まぁ雑談で時間を潰すのは勿体ないのでさっそく本題に入る。
各地の迷宮での魔物の氾濫や竜などの大物が知っている他にも出て来ていないかの確認、それに伴った地方の町や村の状況、港以外からの輸入に頼っている物資の増減。
そしてそれらに便乗した国内での内乱や混乱がないかどうか。
うん、まったくこれっぽっちも俺が関わる様な問題じゃねぇなこれ。
「君はあれだね、そこまでの情報を集められる様な伝手もないはずなのに少しの情報だけでよくそこまで判断出来たね」
「いえ、最初にもお伝えしましたが現状ではあくまでも推測と憶測でしかありません。しかし国外からの輸入量の一番多いであろう海運の中心部とも言える街で建材関連の物資の不足が見られるのは少々不思議ではある・・・と、隣の伯爵が申しておりまして」
「私は何も言っていないのだがね?」
「確かにその通りだな、しかしそこまで物資不足が深刻だと言う報告も上がってきてはおらんのだが・・・一度徹底して調べるか」
「迷宮関連の情報と共に故意に隠蔽されている可能性もありますので出来得る限り早急に・・・と、隣の伯爵が申しておりまして」
「いや、私でワンクッション置く意味は特にないと思うのだが?」
伯爵、おかずを食べる時の白米のような役割である。
「内乱・・・または他国からの侵略か。婿殿はどちらかと言えば侵略の方が高確率だと思っているようだがその根拠は?」
「もちろん他国からの侵略の際には国内からの内応者も出るとは思いますが、広範囲での魔物の氾濫の操作や他国からの荷留など国内の勢力だけで隠れてこそこそと出来る範疇を超えていると思われますので・・・と隣の伯爵が寝言で」
「卿はいつのまに私の寝床に忍び込んだのだ?暗殺者かなにかなのかね」
「それで、お前は攻めて来るならどこだと見ている?」
「単純に操られた魔物が暴れた時に被害が一番大きかったであろう場所、鉱物などの輸出国、国の利害関係を考えると・・・十中八九『北の皇国』で間違いないかと」
「たしかにそうだな、あの黒竜が暴れまわっていたら北都の防衛だけでもどれだけの死傷者が出ていたかなど見当もつかんし想像したくもない」
「気がかりはそれが『北』だけの侵略行為なのか他の国も巻き込んだ連合軍なのか・・・ですね。それに戦争と言いましても軍隊で殴り合うばかりが戦争では無いですし。伯爵とも話しましたが戦争・・・経済的な戦争はもう始まっておりそこそこの劣勢に立たされているかと」
シン・・・と静まる室内。
「それで、ハリスはどう対処するべきだと思うのかな?」
「そうですね、相手が軍隊で侵攻してくるまでは今まで通り普通に暮らす、ああ、もちろんこっそりと軍備は整えながらですけどね」
「いや、物資の輸入を止められてるのだとしたらそれもままならんだろう?」
「確かに。塩も半分近くは輸入に頼っているのであるからな・・・。そもそも婿殿が扱いたいという海水塩など不味くて売れるとも思えんのであるが・・・」
「ああ、そう言えばまだ現物をお見せしていなかったですね。さすがにお歴々に塩を直に召し上がっていただくのもどうかと思いますが・・・ご確認下さい。こちらはそのうち売り出そうと思っている砂糖です。そして今更ですが私は婿ではありませんからね?」
ペルーサに渡したのと同じ素焼きの入れ物に入った塩と砂糖を机の上に取り出し蓋を外す。

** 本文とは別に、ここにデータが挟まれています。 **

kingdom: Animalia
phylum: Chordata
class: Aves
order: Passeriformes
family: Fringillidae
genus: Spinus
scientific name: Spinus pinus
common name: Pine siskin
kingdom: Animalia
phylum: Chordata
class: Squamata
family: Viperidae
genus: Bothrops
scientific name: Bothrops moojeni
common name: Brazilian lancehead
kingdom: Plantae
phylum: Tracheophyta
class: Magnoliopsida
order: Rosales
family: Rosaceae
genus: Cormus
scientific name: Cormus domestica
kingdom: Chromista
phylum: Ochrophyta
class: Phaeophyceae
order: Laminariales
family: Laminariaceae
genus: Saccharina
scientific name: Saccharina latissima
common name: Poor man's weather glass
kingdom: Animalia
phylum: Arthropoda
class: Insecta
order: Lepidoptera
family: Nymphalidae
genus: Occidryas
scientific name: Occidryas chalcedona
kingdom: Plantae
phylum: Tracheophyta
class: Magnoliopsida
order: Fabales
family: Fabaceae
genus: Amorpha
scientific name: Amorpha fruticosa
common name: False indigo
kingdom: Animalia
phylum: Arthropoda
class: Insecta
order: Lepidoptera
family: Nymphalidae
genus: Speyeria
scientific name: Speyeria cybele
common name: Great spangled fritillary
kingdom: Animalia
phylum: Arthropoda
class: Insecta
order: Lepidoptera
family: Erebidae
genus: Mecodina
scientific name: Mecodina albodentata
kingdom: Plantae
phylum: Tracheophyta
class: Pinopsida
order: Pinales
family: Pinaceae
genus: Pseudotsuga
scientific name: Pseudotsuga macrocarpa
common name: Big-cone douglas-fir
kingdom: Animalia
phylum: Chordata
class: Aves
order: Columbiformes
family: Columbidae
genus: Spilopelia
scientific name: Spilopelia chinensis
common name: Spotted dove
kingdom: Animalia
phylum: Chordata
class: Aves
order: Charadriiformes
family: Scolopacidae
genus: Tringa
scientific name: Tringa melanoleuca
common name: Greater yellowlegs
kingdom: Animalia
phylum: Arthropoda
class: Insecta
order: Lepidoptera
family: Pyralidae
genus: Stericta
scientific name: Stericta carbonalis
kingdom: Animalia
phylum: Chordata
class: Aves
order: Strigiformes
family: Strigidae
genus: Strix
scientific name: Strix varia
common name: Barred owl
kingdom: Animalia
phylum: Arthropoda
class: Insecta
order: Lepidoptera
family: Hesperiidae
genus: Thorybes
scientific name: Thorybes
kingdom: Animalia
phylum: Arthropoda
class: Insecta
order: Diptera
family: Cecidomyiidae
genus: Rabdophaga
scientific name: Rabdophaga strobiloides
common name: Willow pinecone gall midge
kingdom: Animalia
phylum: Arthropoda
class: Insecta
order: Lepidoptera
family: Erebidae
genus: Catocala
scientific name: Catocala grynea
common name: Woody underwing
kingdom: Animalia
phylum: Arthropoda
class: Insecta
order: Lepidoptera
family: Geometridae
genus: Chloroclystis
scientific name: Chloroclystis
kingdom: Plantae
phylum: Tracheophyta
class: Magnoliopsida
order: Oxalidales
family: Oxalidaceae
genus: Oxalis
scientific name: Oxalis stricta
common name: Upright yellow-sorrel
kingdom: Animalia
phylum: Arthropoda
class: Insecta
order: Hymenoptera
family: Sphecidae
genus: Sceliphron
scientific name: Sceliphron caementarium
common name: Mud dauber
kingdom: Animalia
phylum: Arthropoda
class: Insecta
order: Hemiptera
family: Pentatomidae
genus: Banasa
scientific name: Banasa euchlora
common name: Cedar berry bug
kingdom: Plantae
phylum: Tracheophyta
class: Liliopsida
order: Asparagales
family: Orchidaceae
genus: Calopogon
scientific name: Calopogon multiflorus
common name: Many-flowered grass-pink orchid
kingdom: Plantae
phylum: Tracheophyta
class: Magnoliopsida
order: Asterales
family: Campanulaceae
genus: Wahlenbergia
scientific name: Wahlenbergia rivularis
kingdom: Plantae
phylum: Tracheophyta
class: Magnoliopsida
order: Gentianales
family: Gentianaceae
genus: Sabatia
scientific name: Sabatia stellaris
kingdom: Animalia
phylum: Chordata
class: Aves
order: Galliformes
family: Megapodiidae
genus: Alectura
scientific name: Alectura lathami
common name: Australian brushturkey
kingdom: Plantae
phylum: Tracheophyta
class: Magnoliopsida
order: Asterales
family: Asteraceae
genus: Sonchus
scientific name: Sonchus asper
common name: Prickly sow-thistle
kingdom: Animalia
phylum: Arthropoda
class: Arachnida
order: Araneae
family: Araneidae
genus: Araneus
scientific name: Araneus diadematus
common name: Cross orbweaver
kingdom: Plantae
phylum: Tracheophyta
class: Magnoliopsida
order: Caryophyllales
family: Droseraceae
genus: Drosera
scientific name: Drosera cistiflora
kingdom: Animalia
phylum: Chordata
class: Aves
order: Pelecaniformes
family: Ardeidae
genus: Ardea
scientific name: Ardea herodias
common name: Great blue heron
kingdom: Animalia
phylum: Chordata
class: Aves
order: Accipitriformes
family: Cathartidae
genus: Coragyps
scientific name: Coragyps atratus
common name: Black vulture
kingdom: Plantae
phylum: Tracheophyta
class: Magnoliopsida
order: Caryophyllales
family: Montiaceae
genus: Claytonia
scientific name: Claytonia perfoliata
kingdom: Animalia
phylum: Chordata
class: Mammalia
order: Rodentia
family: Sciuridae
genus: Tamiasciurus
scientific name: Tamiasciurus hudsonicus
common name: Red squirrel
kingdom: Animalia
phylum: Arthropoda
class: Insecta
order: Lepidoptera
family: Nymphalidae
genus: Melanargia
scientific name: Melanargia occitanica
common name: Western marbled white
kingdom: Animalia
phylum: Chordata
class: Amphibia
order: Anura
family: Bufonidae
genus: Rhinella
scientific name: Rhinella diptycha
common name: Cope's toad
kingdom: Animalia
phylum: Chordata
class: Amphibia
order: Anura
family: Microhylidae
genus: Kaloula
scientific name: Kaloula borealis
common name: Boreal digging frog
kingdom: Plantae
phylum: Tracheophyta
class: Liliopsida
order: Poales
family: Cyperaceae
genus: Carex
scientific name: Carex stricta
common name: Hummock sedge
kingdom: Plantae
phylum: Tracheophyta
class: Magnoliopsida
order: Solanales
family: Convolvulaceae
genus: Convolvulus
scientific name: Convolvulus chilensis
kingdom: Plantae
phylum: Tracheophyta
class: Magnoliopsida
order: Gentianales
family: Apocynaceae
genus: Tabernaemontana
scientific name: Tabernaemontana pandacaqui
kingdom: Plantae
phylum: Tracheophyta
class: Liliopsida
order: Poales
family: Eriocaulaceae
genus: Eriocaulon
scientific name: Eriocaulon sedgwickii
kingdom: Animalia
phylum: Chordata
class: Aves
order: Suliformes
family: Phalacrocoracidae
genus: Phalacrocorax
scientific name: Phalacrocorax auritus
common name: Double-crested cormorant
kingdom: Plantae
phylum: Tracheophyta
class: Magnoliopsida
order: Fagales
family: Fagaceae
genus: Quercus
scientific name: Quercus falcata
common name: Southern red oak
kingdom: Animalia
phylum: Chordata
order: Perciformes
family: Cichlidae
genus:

「いや、卿は今それをどこから・・・まぁいい。・・・混ざりものもないし真っ白だな」
「・・・確かに。砂糖の方も同じく真っ白だな」
「ああ、真っ白だ」
おっさんが揃って感想が『白い』だけってどうなんだよ・・・。
お味の方は
「しょっぱいな」
「確かにしょっぱい」
「おや、これは雑味もなく、それでいて旨味がある・・・この馥郁たる味わい・・・もしこれが同じ値段で出回れば岩塩など誰も買わなくなるのであるな・・・」
お、おう、さすが塩の元締めヴァンブス公爵。
「ちなみにそれは我がキーファー家の取り扱いだからな」
「何を言うか、塩は先祖代々我がヴァンブス家の領域である」
「しかし生産しているのはフリューネ家が治める東部だぞ?」
「「「むむっ・・・」」」
いや、全員でこっち見んな。
「まぁ細かい話を詰めるのは今でなくとも良いでしょう?で、その塩はどのくらいの量が生産出来るのかな?」
「そうですね、現状では1日に1トン程度の生産量となっておりますが魔道具を増やしていけば増産は可能です。もちろんそれに対する人員も必要になりますが。ああ、もちろんヴァンブス家の既得権益を侵害するつもりは毛頭ございませんので。岩塩の味を整える製塩の魔道具をお求めやすい価格でお譲りいたしますし現在稼働している塩湖や岩塩の採集には一切の損害はないとお思いください。当然のように海水塩の生産量の決定権なども全て皆様にお任せいたしますので。あとガイウス様、砂糖をスプーンでそのまま召し上がるのは見ているだけで胸焼けがするのでお控え下さい」
うん、楽市楽座なんて最初から考えてないからね?そもそも国家的に必要じゃないならそんなに生産量も増やす気は無かったしさ。
准男爵家のお小遣い稼ぎ程度のはずが国家戦略に巻き込まれるとかホントにもうね・・・。そして甘党なんだねフィオーラパパ、でも砂糖を直にじゃなくせめてアメ玉でも舐めて欲しいな。